◆ Activity 1
Translate this sentence from the passage on litigation lawyers into Spanish: "Cases can take months or sometimes years to develop and bring to trial."
◆ Activity 2
Decide whether each statement agrees with the passage on litigation lawyers, answering yes or no and quoting the words that settle it. (a) In 2020, Florida raised the minimum for Circuit Court jurisdiction to $30,000. (b) A lawyer has to meet specific requirements before using the title "trial lawyer." (c) In Florida, a claim of no more than $8,000 may be brought as a Small Claims matter.
◆ Activity 3
According to the passage on litigation lawyers, what is the minimum amount in controversy for federal courts to handle disputes between diverse citizens when the case is not based on a federal question?
Start of Page excerpt
Some litigators call themselves “trial attorneys” or “trial lawyers.” These lawyers usually practice in personal injury law. There are no specific requirements for a lawyer calling himself or herself a trial lawyer. You should check out the individual lawyer’s qualifications. Some lawyers who call themselves trial lawyers actually go to trial frequently, while others may enter the courtroom infrequently if at all.
Lawsuits can be in state or federal court depending on various factors a litigator can discuss with you. Most cases will be in state court, unless there is “diversity of citizenship” between those bringing the case and defending the case, or if there is what is known as a federal question. Unless based on a federal question, federal courts handle disputes between diverse citizens where the amount in controversy is at least $75,000.
In 2020, the Florida courts increased Circuit Court jurisdiction to a minimum of $30,000. That is what is known as a jurisdictional threshold for bringing your case in Circuit Court. Previously the amount was $15,000. County Courts in Florida handle disputes with smaller amounts in dispute of less than $30,000 (the amount used to be $15,000). Where the amount in controversy does not exceed $8,000 a claim may be brought in Florida as a Small Claims matter, which has special rules, within the County Court’s jurisdiction. IN small claims court, a corporate entity does not necessarily require a lawyer, but check the current rules and the requirements of the particular court pertaining to your particular matter.
Unlike transactional lawyers, a litigation attorney is the one who goes into a courtroom (actually or virtually) prosecuting or defending claims for clients. But there is nothing actually preventing litigation lawyers from practicing other areas such as in transactional areas of law. Many lawyers specialize but that is not required to be a practicing lawyer. Some lawyers take additional training and are subject to peer review to become board certified by The Florida Bar (or other certification organizations) in a particular practice area.
While attorneys who are not board certified may specialize or have particular expertise in the areas in which they practice, board certified lawyers have attained this additional credentials, been subject to extensive testing, have taken significant additional continuing legal education in their area of certification, and been subjected to evaluation of their professionalism and ethics through peer review by other lawyers and judges, to determine their reputation in the area in which they practice.
Unlike what is typically portrayed in the movies or on television, only a small part of the litigation process occurs in the courthouse. Cases can take months or sometimes years to develop and bring to trial. Many cases are resolved outside of the courtroom, by dismissal or summary judgment, or for other technical reasons. While litigators are the type of lawyers one might associate with television or movies, the actual practice of a litigation lawyer is often not nearly as glamorous as sometimes portrayed. Litigators work involves investigating, prosecuting or defending cases. This can involve many documents, written pleadings and disclosures, depositions where witnesses are questioned before trial, and many other things that litigators do to investigate and prosecute or defend the particular case. A particular case may also be resolved outside of the courtroom by mediation (an informal negotiation process using an individual known as a mediator) or arbitration (which can be binding or non-binding).
End of Page excerpt
Start of Data listing
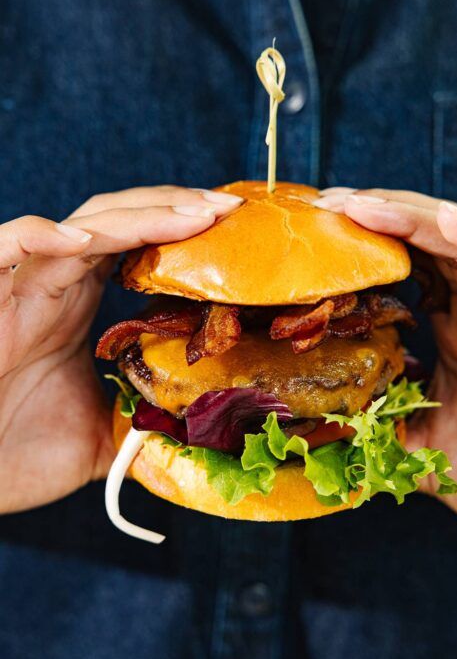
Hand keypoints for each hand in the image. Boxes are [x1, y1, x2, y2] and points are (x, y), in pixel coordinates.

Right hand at [0, 186, 241, 511]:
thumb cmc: (14, 453)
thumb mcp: (100, 435)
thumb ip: (143, 423)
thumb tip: (198, 435)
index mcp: (77, 303)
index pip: (135, 242)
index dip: (180, 226)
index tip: (232, 225)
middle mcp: (53, 285)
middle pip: (117, 218)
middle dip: (174, 205)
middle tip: (228, 207)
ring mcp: (20, 290)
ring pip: (79, 227)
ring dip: (138, 214)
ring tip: (193, 213)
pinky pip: (4, 250)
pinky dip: (38, 236)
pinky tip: (85, 239)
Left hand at [315, 188, 456, 523]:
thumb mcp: (416, 443)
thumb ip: (377, 430)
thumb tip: (321, 436)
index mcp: (454, 319)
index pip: (405, 259)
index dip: (364, 238)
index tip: (317, 230)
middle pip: (420, 233)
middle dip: (373, 212)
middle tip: (320, 205)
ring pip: (452, 234)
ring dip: (403, 213)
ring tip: (353, 204)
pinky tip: (437, 223)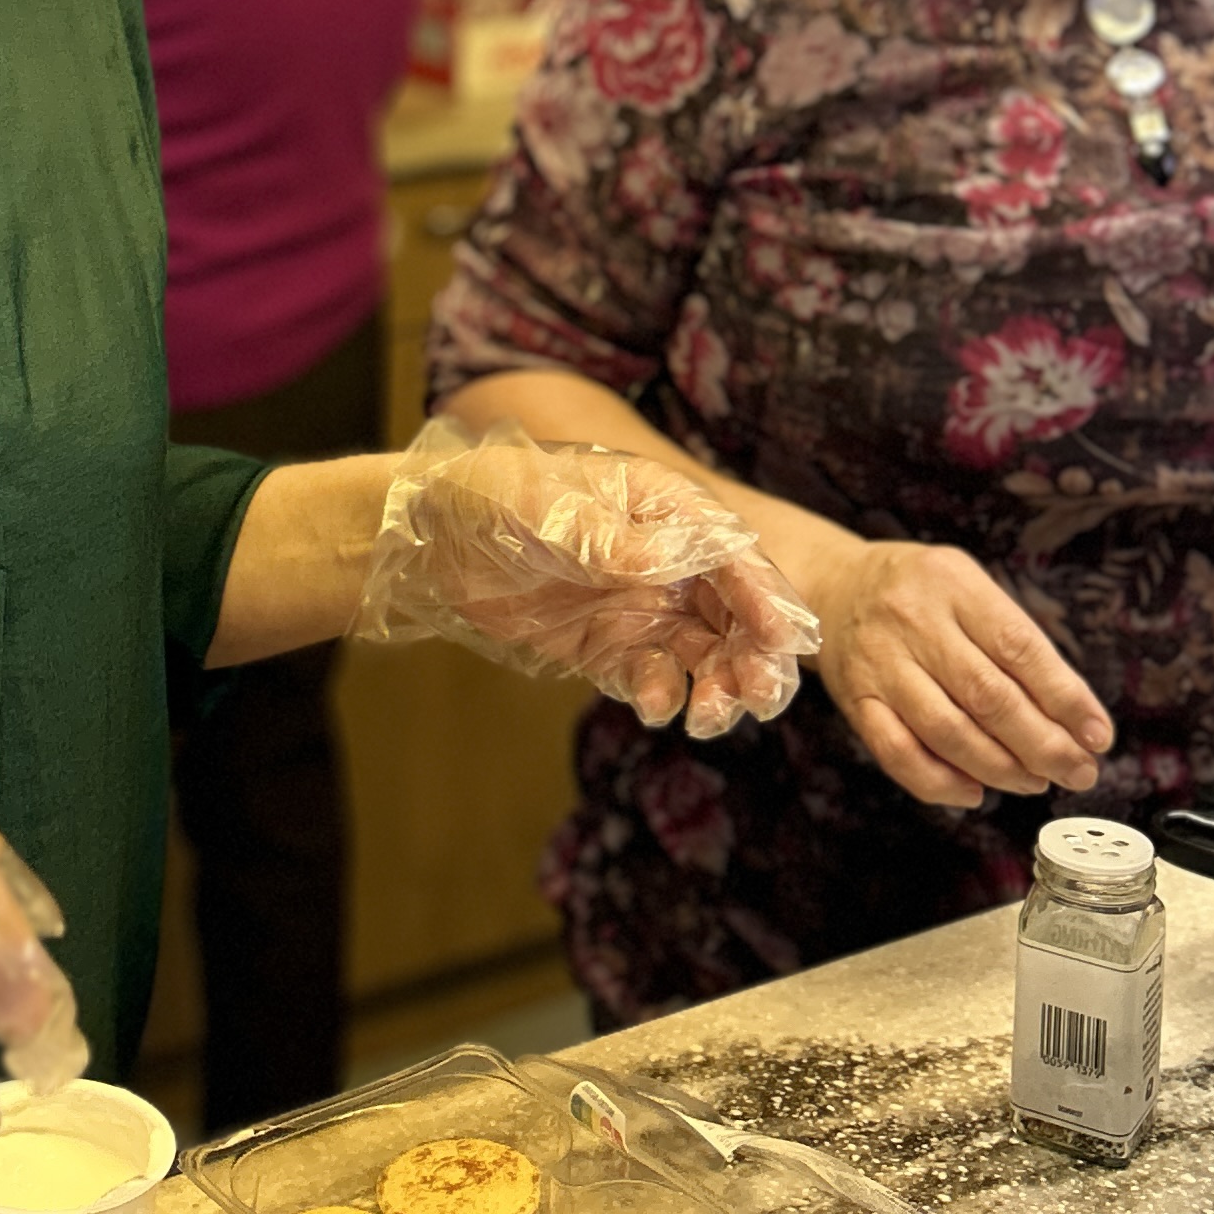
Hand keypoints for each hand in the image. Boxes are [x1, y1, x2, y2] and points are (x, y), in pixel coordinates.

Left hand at [353, 421, 818, 737]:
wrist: (430, 539)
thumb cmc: (494, 496)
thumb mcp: (555, 509)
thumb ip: (616, 539)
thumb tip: (674, 562)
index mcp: (664, 509)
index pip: (733, 555)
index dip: (763, 597)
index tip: (783, 642)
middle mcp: (664, 560)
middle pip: (733, 613)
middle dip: (754, 656)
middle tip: (756, 697)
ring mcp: (637, 605)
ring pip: (702, 654)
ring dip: (717, 685)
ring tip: (708, 716)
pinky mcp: (607, 646)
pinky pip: (652, 676)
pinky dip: (664, 695)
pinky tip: (659, 706)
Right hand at [806, 532, 1114, 810]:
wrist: (834, 590)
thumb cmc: (919, 593)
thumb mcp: (968, 586)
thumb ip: (1013, 639)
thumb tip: (1073, 712)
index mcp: (953, 584)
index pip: (1020, 647)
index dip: (1065, 698)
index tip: (1098, 735)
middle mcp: (913, 621)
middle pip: (987, 696)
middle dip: (1043, 744)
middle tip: (1078, 771)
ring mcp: (880, 665)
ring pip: (947, 731)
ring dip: (1002, 768)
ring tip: (1037, 781)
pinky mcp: (856, 702)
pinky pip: (898, 754)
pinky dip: (941, 783)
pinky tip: (975, 792)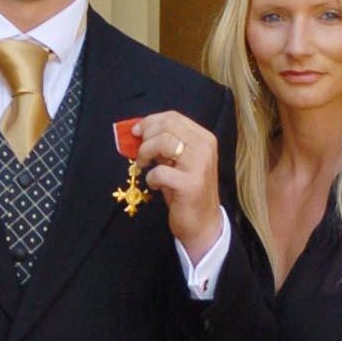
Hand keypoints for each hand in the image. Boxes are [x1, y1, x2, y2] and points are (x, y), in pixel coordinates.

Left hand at [134, 112, 221, 260]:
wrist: (203, 223)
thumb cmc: (187, 191)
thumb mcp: (178, 162)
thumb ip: (164, 144)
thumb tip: (139, 130)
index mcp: (204, 138)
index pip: (173, 117)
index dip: (150, 121)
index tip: (136, 132)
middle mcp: (205, 148)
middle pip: (167, 126)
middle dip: (146, 137)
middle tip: (139, 153)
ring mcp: (199, 165)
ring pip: (163, 142)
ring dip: (145, 153)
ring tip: (144, 166)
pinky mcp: (190, 184)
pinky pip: (159, 171)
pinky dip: (151, 178)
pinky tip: (156, 185)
End of Data listing
◆ Exercise solution 1
Los casos pueden tardar meses o, a veces, años en desarrollarse y llegar a juicio.

◆ Exercise solution 2
(a) Yes: "In 2020, the Florida courts increased Circuit Court jurisdiction to a minimum of $30,000."
(b) No: "There are no specific requirements for a lawyer calling himself or herself a trial lawyer."
(c) Yes: "Where the amount in controversy does not exceed $8,000 a claim may be brought in Florida as a Small Claims matter"

◆ Exercise solution 3
At least $75,000.